FRAGMENTO DEL TEXTO.
◇ ◇ ◇

Lo que vio fue un elegante pueblo de la época prerrevolucionaria, rodeado de bosques suavemente ondulantes, plácidos riachuelos y un mosaico de maizales.[2] Fundado por cuáqueros a fines del siglo XVII, Princeton fue el escenario de una famosa victoria de George Washington sobre los británicos y, durante un breve intervalo de seis meses en el año 1783, fue la capital de hecho de la nueva república. Con sus edificios universitarios de inspiración gótica, situados al abrigo de árboles majestuosos, sus iglesias de piedra y sus solemnes casas antiguas, la pequeña localidad parecía, en todos sus detalles, el rico y cuidado satélite de Nueva York y Filadelfia que efectivamente era. La tranquila calle Nassau, que era la principal vía urbana, ofrecía como atracciones más destacadas una serie de tiendas de ropa masculina «de calidad superior», un par de bares, un comercio de artículos variados y un banco; la habían pavimentado antes de la guerra, pero las bicicletas y los peatones seguían constituyendo el grueso del tráfico. En A este lado del paraíso, F. Scott Fitzgerald describió el Princeton de los años de la primera guerra mundial como «el club de campo más agradable de los Estados Unidos»,[3] mientras que, en la década de 1930, Einstein lo definió como «un pueblo pintoresco y ceremonioso».[4] La depresión y las guerras apenas produjeron cambios en el lugar: May Veblen, esposa de un acaudalado matemático de Princeton, Oswald Veblen, seguía siendo capaz de identificar por sus apellidos a las familias, blancas y negras, acomodadas y modestas, que vivían en todas y cada una de las casas de la población.[5] Invariablemente, los recién llegados se sentían intimidados por tanto refinamiento: un matemático procedente del oeste recuerda que «siempre me sentía como si llevara la bragueta abierta».[6]
Incluso el edificio universitario donde se hallaba el Departamento de Matemáticas evocaba imágenes de exclusividad y opulencia. Un emigrado europeo escribió con envidia: «Creo que el edificio Fine es la construcción más lujosa que jamás se ha consagrado a las matemáticas».[7] Era una fortaleza neogótica construida con ladrillos rojos y pizarra, rematada por un tejado de dos aguas y de un estilo que recuerda el Colegio de Francia de París y la Universidad de Oxford. La piedra angular contenía una caja de plomo donde se conservaban copias de las obras de los matemáticos de Princeton y las herramientas del oficio: dos lápices, una tiza y, por supuesto, un borrador. Diseñado por Oswald Veblen, sobrino del gran sociólogo Thorstein Veblen, pretendía ser un santuario que los matemáticos «no estuvieran dispuestos a abandonar».[8] Los corredores de piedra oscura que circundaban la estructura eran ideales tanto para dar paseos en solitario como para charlar sobre matemáticas. Los nueve «estudios» —nada de «despachos»— de los profesores de rango superior disponían de artesonados, archivadores ocultos, pizarras que se abrían como si fueran altares, alfombras orientales y muebles macizos y tapizados. En un gesto de reconocimiento de las exigencias que comportaban los rápidos avances de las matemáticas, se habían equipado los despachos con teléfonos y los lavabos con lámparas de lectura. La bien provista biblioteca, que poseía la colección de libros y revistas de matemáticas más completa del mundo, estaba abierta veinticuatro horas al día. Los matemáticos aficionados al tenis —las pistas estaban cerca— no necesitaban pasar por casa antes de volver al despacho, pues disponían de un vestuario con duchas. Cuando se inauguró el edificio en 1921, un estudiante con veleidades poéticas lo definió como «un club de campo para matemáticos, donde se practican juegos acuáticos».

◇ ◇ ◇

DATOS PROPORCIONADOS.

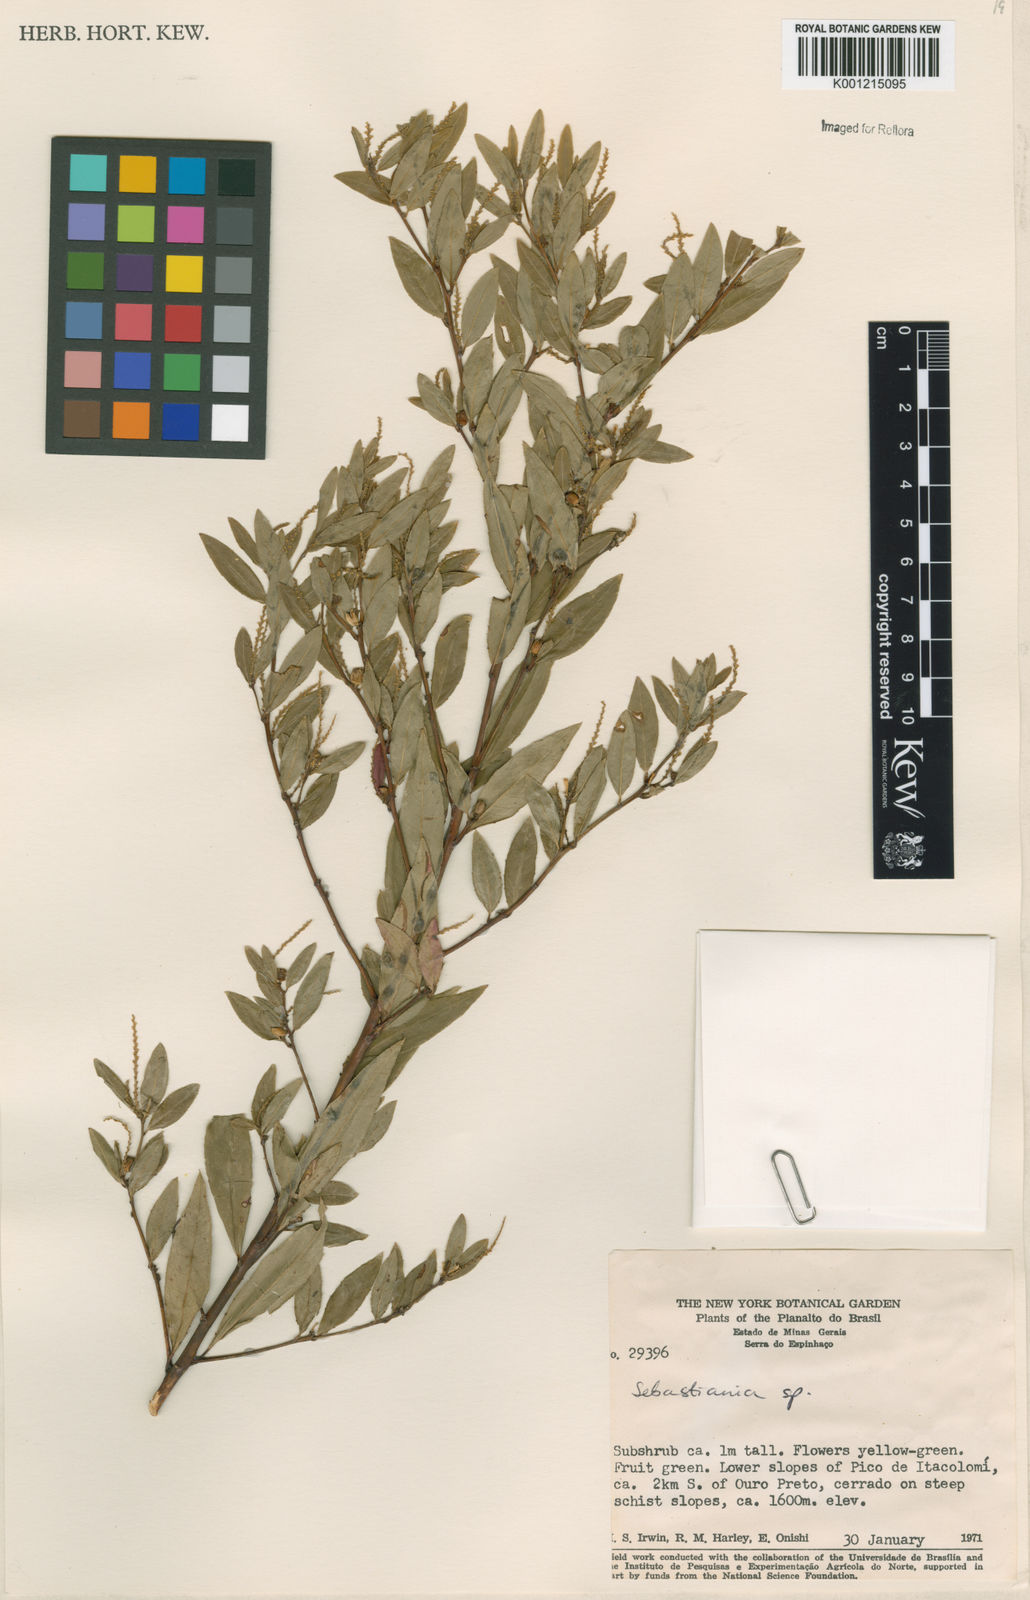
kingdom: Plantae
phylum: Tracheophyta
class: Magnoliopsida
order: Malpighiales
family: Euphorbiaceae
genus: Sebastiania
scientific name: Sebastiania
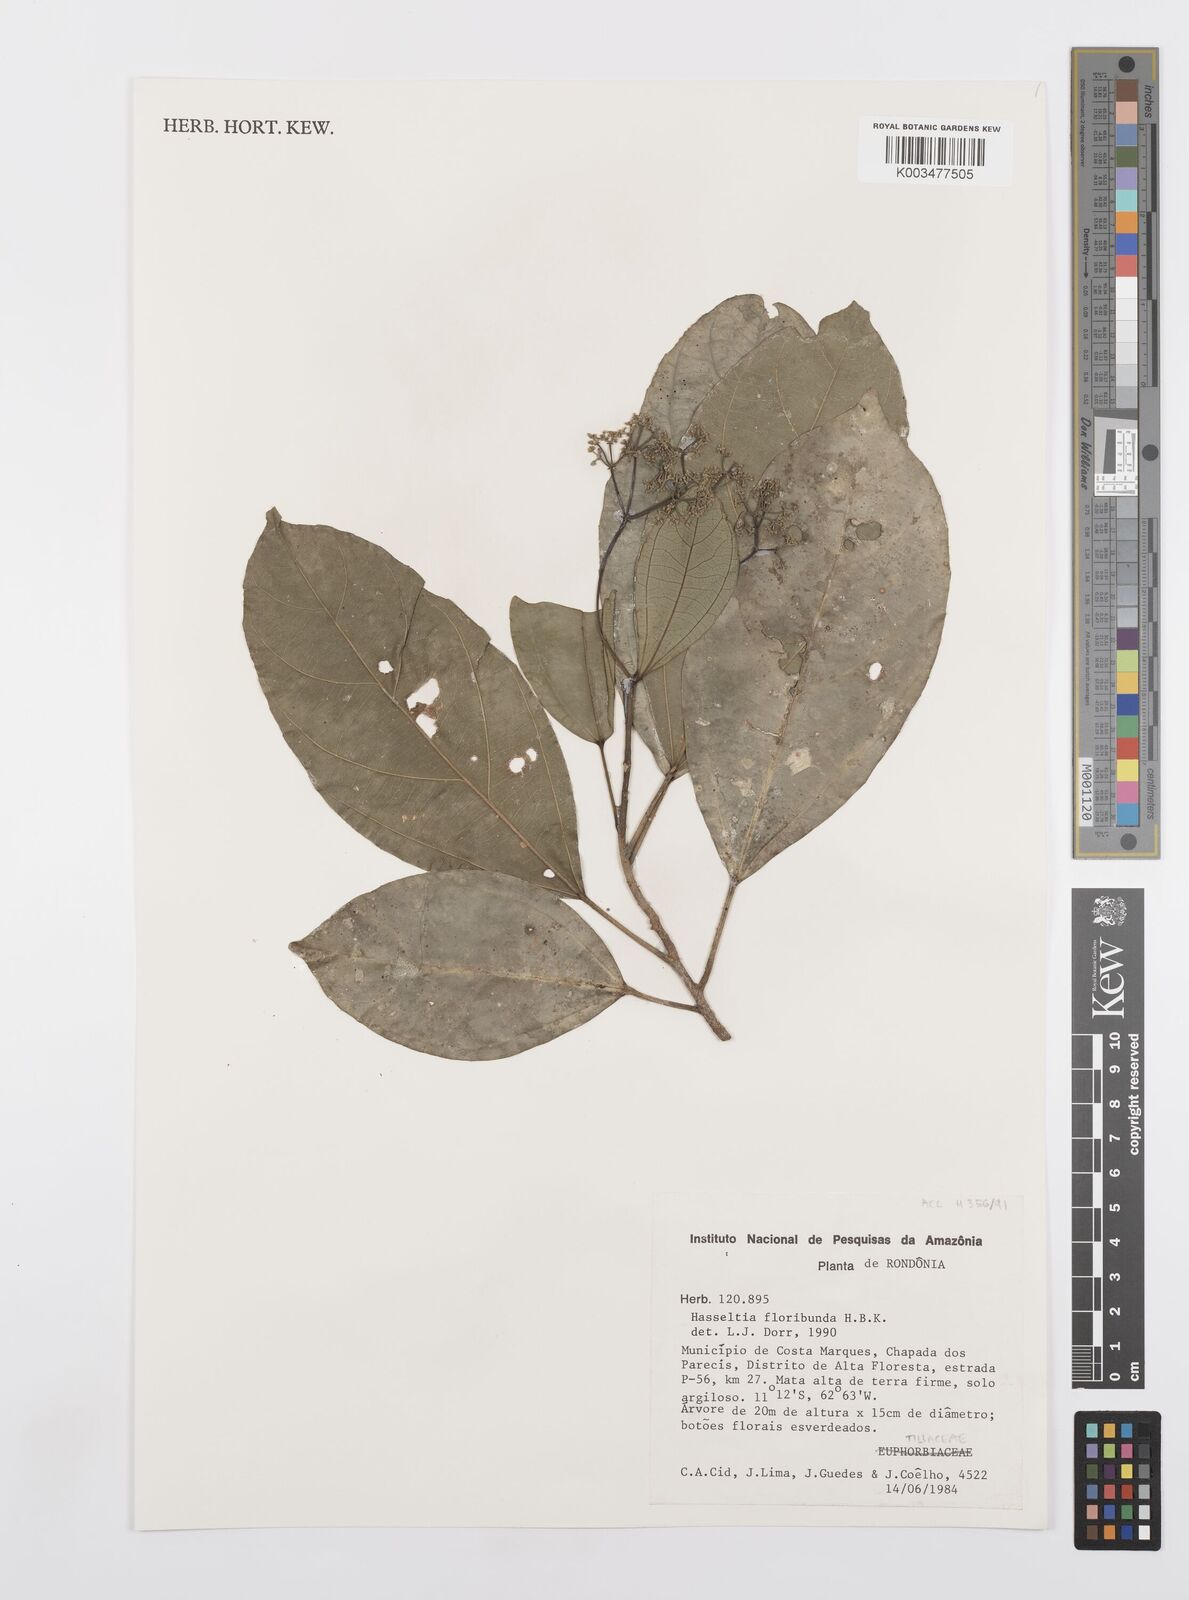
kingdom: Plantae
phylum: Tracheophyta
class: Magnoliopsida
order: Malpighiales
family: Salicaceae
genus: Hasseltia
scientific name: Hasseltia floribunda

◇ ◇ ◇

QUÉ HACER.
1 > Según el fragmento sobre Princeton, ¿durante cuánto tiempo y en qué año fue Princeton la capital de hecho de la nueva república?
2 > Retoma el fragmento sobre Princeton y continúalo a partir de su última oración.
Las filas proceden de otra fuente.

RESULTADOS DEL EJERCICIO.
1 > Durante seis meses, en el año 1783.

2 >
En 1948, Princeton era para los matemáticos lo que París había sido para los pintores y novelistas, Viena para los psicoanalistas y arquitectos, y la antigua Atenas para los filósofos y dramaturgos. En 1936, Harald Bohr, hermano del físico Niels Bohr, había declarado la localidad «el centro matemático del universo».[9] El primer encuentro de matemáticos que tuvo lugar a escala planetaria después de la segunda guerra mundial se celebró allí.[10] El edificio Fine albergaba el departamento de matemáticas más competitivo y moderno del mundo, muy cerca del cual —y, en realidad, en estrecha relación con él— se encontraba el principal departamento de física de Estados Unidos, cuyos miembros, incluyendo a Eugene Wiener, se habían ido a Illinois, California y Nuevo México durante la guerra, llevándose consigo parte de su instrumental de laboratorio, para colaborar en la fabricación de la bomba atómica.[11] A menos de dos kilómetros de distancia, en lo que había sido Olden Farm, se hallaba el Instituto de Estudios Avanzados, el equivalente moderno de la Academia de Platón, donde Einstein, Gödel, Oppenheimer y Von Neumann garabateaban en sus pizarras y sostenían sus charlas eruditas.[12] A aquel oasis matemático políglota, situado ochenta kilómetros al sur de Nueva York, afluían visitantes y estudiantes de los cuatro puntos cardinales. Las cuestiones que se planteaban en un seminario de Princeton se discutían, con toda seguridad, siete días más tarde en París y Berkeley, y a la semana siguiente en Moscú y Tokio.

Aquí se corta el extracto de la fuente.